Purpose: I want to create a term-document matrix using a dictionary which has compound words, or bigrams, as some of the keywords.
Web Search: Being new to text-mining and the tm
package in R
, I went to the web to figure out how to do this. Below are some relevant links that I found:
- FAQS on the tm-package website
- finding 2 & 3 word phrases using r tm package
- counter ngram with tm package in r
- findassocs for multiple terms in r
Background: Of these, I preferred the solution that uses NGramTokenizer
in the RWeka
package in R
, but I ran into a problem. In the example code below, I create three documents and place them in a corpus. Note that Docs 1
and 2
each contain two words. Doc 3
only contains one word. My dictionary keywords are two bigrams and a unigram.
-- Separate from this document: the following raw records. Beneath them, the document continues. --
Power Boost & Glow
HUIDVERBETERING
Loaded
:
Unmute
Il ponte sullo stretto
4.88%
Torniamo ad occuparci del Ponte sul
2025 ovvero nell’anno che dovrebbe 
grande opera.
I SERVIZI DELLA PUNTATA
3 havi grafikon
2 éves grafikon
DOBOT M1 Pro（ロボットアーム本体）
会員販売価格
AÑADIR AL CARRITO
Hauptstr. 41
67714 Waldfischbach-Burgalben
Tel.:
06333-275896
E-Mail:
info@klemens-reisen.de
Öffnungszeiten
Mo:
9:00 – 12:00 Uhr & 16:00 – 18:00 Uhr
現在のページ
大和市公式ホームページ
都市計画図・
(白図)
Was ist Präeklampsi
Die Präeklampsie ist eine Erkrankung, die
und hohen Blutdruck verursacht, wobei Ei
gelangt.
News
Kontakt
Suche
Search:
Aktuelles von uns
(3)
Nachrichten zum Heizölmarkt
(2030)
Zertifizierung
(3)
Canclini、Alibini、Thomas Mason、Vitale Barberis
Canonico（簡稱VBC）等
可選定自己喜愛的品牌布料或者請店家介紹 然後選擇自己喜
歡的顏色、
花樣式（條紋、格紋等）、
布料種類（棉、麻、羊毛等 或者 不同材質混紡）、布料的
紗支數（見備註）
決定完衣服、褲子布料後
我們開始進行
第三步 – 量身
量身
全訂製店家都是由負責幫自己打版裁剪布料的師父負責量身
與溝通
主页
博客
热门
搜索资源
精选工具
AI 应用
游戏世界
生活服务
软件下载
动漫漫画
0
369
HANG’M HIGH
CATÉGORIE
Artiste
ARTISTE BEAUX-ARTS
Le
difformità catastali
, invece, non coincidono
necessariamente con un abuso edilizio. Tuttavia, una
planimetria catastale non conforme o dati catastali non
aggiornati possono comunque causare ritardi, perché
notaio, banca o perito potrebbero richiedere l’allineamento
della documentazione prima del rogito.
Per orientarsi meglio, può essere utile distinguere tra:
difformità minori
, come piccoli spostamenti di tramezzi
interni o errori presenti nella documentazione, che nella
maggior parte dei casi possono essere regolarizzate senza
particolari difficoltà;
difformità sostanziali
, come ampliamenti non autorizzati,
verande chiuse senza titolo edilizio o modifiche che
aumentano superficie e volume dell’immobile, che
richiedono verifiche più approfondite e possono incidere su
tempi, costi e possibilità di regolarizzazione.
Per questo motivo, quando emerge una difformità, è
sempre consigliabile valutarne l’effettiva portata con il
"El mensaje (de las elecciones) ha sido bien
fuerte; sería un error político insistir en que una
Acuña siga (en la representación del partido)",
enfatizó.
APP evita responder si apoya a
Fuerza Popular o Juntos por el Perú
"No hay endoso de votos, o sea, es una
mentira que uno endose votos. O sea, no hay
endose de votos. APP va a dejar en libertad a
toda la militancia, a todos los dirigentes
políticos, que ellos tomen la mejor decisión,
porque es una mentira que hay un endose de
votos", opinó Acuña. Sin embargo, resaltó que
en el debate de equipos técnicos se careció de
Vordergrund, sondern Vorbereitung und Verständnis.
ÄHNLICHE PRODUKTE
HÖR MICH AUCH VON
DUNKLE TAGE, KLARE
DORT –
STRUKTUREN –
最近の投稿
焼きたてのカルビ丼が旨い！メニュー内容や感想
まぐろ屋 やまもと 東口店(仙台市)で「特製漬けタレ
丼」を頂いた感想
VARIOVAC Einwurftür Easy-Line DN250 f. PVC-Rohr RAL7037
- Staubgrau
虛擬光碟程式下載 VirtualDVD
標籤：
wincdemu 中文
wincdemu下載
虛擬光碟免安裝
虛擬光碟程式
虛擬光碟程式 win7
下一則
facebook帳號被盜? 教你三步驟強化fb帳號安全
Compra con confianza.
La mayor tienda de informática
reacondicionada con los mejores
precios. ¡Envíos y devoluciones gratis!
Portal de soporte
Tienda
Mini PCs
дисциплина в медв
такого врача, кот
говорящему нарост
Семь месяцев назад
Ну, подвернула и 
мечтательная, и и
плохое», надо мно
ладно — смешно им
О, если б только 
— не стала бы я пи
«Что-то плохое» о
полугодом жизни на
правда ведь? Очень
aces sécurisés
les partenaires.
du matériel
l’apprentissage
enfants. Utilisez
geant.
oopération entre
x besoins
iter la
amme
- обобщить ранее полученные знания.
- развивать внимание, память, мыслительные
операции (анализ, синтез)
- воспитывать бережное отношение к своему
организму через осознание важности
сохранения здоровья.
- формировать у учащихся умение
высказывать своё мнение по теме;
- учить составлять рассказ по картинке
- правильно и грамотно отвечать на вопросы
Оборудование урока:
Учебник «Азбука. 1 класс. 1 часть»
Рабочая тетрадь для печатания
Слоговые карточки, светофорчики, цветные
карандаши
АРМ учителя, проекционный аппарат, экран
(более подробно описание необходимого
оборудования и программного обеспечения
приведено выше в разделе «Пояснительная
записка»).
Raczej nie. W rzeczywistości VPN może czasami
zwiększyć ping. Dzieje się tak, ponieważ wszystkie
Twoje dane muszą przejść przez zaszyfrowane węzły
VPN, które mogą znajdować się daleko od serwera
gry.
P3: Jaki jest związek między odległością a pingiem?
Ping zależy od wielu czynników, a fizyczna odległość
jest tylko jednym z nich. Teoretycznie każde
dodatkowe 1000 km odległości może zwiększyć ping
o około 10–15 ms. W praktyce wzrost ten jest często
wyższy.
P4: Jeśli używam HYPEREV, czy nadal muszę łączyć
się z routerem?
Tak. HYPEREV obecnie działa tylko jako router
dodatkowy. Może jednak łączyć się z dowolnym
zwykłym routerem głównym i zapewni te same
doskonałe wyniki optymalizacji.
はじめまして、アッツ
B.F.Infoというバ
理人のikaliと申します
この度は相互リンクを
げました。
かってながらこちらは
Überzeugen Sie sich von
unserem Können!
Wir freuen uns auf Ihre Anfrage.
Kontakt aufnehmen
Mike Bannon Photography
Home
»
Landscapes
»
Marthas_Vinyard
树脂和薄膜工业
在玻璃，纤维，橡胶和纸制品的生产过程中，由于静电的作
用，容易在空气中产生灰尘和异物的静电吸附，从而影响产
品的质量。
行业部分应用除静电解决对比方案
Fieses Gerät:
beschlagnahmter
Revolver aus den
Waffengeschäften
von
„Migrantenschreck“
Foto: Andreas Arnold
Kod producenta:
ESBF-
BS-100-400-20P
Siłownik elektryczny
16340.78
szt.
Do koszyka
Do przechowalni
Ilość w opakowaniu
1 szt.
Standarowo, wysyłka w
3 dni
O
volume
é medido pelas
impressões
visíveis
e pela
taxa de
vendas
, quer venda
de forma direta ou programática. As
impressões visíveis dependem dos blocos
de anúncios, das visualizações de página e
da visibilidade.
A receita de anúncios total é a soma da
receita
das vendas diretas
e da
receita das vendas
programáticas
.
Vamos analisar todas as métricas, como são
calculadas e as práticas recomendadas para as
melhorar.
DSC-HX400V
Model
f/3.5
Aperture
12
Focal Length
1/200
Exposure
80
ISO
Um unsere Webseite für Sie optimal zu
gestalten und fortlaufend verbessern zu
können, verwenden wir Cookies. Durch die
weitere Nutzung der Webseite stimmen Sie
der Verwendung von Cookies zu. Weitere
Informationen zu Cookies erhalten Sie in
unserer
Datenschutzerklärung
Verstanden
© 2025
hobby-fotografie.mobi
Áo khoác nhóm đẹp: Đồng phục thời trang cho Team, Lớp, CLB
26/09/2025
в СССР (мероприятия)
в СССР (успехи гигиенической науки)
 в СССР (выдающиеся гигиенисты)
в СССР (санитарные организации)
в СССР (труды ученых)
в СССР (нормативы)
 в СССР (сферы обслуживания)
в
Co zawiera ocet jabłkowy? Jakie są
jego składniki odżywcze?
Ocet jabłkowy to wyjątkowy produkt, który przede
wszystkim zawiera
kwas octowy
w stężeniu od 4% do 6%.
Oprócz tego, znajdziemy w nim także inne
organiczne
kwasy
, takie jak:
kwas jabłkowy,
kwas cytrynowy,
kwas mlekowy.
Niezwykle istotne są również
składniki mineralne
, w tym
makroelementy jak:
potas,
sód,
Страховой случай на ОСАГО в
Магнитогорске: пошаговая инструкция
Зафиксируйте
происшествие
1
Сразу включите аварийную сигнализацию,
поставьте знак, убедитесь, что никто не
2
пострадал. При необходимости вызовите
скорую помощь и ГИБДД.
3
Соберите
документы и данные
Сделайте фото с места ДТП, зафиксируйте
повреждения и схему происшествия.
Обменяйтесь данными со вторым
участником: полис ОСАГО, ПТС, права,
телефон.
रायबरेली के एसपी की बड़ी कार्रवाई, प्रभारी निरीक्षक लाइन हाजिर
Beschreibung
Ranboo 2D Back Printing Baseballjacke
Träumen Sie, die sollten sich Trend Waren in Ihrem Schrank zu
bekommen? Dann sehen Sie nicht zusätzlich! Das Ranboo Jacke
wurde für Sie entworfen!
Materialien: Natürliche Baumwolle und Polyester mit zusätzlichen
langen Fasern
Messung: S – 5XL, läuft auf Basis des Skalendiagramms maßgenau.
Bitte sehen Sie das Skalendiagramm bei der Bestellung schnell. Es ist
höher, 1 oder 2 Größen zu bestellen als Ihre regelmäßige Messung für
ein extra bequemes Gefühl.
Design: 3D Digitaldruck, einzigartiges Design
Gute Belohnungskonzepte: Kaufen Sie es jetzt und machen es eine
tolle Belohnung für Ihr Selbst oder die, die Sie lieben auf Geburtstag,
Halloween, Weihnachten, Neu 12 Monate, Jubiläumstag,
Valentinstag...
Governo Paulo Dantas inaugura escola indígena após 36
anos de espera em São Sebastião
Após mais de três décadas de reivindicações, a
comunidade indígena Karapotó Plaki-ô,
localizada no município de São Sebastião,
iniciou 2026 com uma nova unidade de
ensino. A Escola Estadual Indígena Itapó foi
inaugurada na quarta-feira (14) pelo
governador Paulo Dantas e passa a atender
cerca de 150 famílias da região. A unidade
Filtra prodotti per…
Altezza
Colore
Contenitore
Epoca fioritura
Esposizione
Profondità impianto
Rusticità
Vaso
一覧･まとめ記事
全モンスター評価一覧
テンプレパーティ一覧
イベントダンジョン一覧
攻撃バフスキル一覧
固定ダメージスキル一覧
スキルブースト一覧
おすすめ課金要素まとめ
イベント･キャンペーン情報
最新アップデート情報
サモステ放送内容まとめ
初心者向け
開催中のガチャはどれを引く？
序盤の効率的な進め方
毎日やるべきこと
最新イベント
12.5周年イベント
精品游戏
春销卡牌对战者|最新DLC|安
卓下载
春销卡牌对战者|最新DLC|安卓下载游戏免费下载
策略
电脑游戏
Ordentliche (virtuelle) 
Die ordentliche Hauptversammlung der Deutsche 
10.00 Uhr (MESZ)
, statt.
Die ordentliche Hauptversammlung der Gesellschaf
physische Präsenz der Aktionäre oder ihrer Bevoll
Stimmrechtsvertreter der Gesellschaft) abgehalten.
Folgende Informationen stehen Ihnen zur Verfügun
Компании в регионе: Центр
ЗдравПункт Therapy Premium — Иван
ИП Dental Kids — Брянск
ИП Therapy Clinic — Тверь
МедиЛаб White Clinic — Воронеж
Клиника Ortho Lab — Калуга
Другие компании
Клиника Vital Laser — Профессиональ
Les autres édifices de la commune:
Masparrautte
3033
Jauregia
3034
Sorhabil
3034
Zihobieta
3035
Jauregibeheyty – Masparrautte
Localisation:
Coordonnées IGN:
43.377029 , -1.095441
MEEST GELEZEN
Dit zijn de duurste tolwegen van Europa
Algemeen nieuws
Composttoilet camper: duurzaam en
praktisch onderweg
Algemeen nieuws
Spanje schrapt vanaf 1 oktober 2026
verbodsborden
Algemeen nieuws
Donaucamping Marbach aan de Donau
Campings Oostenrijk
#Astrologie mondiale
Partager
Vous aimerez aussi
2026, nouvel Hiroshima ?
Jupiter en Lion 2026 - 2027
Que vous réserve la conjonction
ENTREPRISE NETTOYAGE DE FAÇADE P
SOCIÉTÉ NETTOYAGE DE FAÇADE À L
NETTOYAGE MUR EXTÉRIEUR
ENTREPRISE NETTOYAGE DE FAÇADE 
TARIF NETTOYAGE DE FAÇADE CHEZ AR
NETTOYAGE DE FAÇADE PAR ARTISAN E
Problem: The NGramTokenizer
solution in the above links does not correctly count the unigram keyword in the Doc 3
.
library(tm)
library(RWeka)
my.docs = c('jedi master', 'jedi grandmaster', 'jedi')
my.corpus = Corpus(VectorSource(my.docs))
my.dict = c('jedi master', 'jedi grandmaster', 'jedi')
BigramTokenizer <- function(x) NGramTokenizer(x, Weka_control(min = 1, max = 2))
inspect(DocumentTermMatrix(my.corpus, control=list(tokenize=BigramTokenizer,
dictionary=my.dict)))
# <<DocumentTermMatrix (documents: 3, terms: 3)>>
# ...
# Docs jedi jedi grandmaster jedi master
# 1 1 0 1
# 2 1 1 0
# 3 0 0 0
I was expecting the row for Doc 3
to give 1
for jedi
and 0
for the other two. Is there something I am misunderstanding?